September 10: A high-level delegation of the Millennium Challenge Corporation (MCC) led by its vice president Fatema Sumar has arrived in Nepal for a four-day visit to expedite the US funded project at a time when the grant agreement is yet to be endorsed by the parliament even after four years of signing the pact.
Sumar arrived in Kathmandu on Thursday (September 9) to specifically affirm that the MCC grant programme has no military component and that it will not jeopardize Nepal’s sovereignty.
The MCC delegation has intensified meetings with political party leaders, high-ranking officials and business community to push ahead with its agenda.
Sumar will discuss the required steps to implement the US$ 500 million MCC-Nepal infrastructure project during her meeting with various government officials, and business and community leaders. She will also clarify the questions provided by the Ministry of Finance and also hear the views of the people in general regarding the much-hyped grant agreement.
During her meeting with the leader of the main opposition party CPN-UML KP Sharma Oli at his residence in Balkot on Thursday, Sumar urged him to support the MCC.
According to UML’s Foreign Department Chief Rajan Bhattarai, who attended the meeting, Oli told the MCC Vice President that the UML will not make its official stance on this issue until the government makes its viewpoint clear on the MCC. Oli reportedly argued that the UML was not in a position to take a stance since it is an opposition party.

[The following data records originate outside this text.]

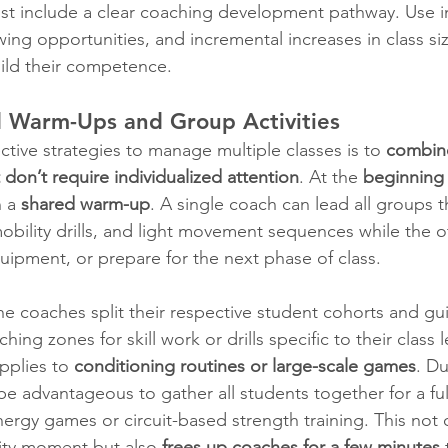
ust include a clear coaching development pathway. Use in
wing opportunities, and incremental increases in class si
uild their competence.
d Warm-Ups and Group Activities
tive strategies to manage multiple classes is to 
combine
t don’t require individualized attention
. At the 
beginning 
 a 
shared warm-up
. A single coach can lead all groups 
obility drills, and light movement sequences while the 
uipment, or prepare for the next phase of class.
he coaches split their respective student cohorts and gu
ing zones for skill work or drills specific to their class l
pplies to 
conditioning routines or large-scale games
. Du
 be advantageous to gather all students together for a full
nergy games or circuit-based strength training. This not 
ity moment but also 
frees up coaches for a few minutes
 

According to Oli, the incumbent government should first be clear whether to approve the MCC. “The UML will then make its stance clear. Until now, the UML has not made any perception,” Bhattarai quoted Oli as saying.
Recalling that the MCC could not be approved in the past despite efforts of UML-led government, Oli reportedly said that the UML will not have any direct role now since the party is not leading the government but is the main opposition party.
Meanwhile, the US Embassy in Nepal issued a statement reminding that the Government of Nepal had designed a five-year grant programme to provide more reliable electricity as well as power and transportation at lower costs for all Nepalis prior to negotiating and signing the agreement in 2017.
The political parties are divided over whether to endorse the grant agreement or not.